## TO DO:
Identify every line in the records below that contains the word "redact", and reproduce each one.

==== EXCERPTED RECORDS ====

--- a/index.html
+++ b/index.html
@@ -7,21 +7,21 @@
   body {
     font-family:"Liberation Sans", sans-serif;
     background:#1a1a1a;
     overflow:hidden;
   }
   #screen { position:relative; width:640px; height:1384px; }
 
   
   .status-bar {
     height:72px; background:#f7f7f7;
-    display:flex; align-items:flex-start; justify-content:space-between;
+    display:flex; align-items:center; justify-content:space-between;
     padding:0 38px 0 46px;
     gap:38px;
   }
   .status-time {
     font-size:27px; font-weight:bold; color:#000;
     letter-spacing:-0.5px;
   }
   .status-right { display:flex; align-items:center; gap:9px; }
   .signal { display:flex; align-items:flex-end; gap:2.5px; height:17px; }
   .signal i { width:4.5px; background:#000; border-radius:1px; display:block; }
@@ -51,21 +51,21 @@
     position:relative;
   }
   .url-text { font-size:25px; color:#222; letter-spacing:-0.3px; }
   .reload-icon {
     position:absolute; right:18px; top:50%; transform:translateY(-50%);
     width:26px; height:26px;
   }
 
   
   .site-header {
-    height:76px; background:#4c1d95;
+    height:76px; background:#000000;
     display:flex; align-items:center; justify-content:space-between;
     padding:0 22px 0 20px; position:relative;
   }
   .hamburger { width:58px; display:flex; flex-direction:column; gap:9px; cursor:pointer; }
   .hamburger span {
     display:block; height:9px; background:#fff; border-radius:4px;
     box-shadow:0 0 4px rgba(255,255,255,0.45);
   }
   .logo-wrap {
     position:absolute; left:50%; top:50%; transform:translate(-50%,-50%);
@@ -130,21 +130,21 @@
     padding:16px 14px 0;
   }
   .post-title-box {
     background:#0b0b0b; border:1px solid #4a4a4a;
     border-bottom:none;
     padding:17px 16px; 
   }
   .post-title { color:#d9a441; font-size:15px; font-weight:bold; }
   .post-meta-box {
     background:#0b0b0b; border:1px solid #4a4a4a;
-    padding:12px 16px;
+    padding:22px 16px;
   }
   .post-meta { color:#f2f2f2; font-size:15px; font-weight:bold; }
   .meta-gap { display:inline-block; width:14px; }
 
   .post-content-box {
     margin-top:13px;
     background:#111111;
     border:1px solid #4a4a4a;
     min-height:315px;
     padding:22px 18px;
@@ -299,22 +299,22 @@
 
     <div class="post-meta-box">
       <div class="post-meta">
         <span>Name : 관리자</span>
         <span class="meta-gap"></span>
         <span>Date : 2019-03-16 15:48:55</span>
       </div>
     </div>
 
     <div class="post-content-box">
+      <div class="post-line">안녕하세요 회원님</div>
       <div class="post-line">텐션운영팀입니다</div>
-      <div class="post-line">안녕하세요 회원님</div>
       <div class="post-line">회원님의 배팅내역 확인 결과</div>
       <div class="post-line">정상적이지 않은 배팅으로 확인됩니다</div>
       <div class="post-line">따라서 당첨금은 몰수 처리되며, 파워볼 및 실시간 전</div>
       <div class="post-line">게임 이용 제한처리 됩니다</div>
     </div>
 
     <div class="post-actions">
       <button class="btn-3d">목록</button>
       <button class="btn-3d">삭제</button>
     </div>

====
==== EXCERPTED RECORDS ====

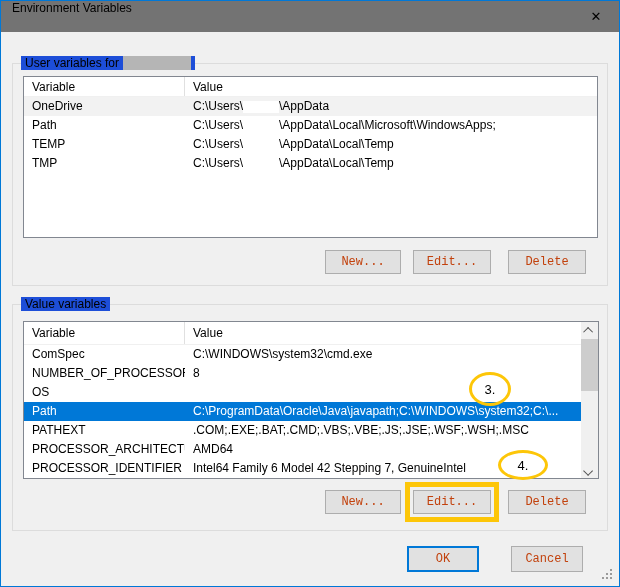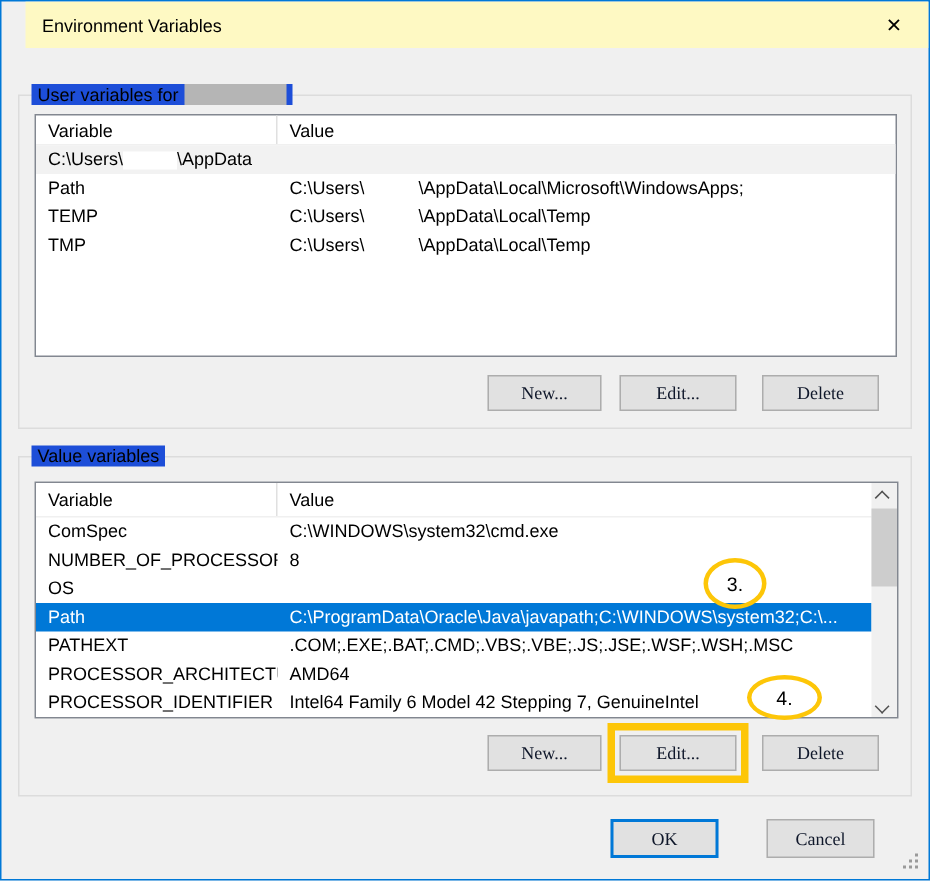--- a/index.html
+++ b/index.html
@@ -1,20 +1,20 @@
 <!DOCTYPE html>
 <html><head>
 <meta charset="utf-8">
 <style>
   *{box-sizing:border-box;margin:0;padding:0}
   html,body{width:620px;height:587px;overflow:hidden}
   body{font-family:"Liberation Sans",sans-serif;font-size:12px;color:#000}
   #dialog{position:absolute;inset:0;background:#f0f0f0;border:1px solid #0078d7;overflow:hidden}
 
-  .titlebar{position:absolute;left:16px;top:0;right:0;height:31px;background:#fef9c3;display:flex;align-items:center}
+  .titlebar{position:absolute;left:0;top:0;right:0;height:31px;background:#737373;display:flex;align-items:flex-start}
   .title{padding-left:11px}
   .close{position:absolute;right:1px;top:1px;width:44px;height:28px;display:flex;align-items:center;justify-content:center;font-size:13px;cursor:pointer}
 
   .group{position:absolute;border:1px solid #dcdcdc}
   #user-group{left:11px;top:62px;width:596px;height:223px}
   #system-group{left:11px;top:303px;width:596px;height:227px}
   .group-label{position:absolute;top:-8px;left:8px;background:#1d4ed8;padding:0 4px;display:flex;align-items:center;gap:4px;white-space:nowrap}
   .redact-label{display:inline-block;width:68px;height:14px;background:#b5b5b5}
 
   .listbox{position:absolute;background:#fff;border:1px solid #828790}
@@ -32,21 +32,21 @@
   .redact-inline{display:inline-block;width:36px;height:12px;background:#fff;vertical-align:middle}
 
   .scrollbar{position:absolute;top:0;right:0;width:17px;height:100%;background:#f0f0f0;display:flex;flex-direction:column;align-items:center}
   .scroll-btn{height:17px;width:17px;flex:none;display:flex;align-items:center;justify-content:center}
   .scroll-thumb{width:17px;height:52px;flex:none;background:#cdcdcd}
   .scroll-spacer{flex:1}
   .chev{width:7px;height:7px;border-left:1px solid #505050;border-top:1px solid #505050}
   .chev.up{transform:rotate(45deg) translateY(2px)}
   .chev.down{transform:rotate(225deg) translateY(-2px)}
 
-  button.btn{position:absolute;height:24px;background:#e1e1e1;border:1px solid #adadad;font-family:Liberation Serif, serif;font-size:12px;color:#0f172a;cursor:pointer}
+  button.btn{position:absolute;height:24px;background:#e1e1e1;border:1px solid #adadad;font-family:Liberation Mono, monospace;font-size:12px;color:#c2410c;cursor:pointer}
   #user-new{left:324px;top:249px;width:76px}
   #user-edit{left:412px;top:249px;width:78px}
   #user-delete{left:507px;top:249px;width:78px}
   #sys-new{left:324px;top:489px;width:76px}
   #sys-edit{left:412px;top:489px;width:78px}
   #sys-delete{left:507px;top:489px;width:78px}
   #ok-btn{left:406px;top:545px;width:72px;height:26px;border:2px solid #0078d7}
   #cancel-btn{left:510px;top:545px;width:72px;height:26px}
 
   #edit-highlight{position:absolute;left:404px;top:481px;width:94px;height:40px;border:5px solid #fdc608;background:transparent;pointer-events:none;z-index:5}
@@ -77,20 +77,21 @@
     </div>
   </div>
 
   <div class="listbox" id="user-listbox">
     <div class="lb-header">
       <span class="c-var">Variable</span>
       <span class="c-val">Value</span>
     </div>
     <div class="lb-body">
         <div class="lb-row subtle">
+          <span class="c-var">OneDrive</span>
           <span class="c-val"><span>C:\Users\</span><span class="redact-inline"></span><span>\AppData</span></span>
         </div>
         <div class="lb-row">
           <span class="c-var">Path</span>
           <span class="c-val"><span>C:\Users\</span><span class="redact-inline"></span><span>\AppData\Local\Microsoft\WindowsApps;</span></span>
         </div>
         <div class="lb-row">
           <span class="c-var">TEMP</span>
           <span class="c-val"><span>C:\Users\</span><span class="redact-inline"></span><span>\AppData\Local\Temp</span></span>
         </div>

====

## EXERCISE SOLUTION:
   .redact-label{display:inline-block;width:68px;height:14px;background:#b5b5b5}
   .redact-inline{display:inline-block;width:36px;height:12px;background:#fff;vertical-align:middle}
           <span class="c-val"><span>C:\Users\</span><span class="redact-inline"></span><span>\AppData</span></span>
           <span class="c-val"><span>C:\Users\</span><span class="redact-inline"></span><span>\AppData\Local\Microsoft\WindowsApps;</span></span>
           <span class="c-val"><span>C:\Users\</span><span class="redact-inline"></span><span>\AppData\Local\Temp</span></span>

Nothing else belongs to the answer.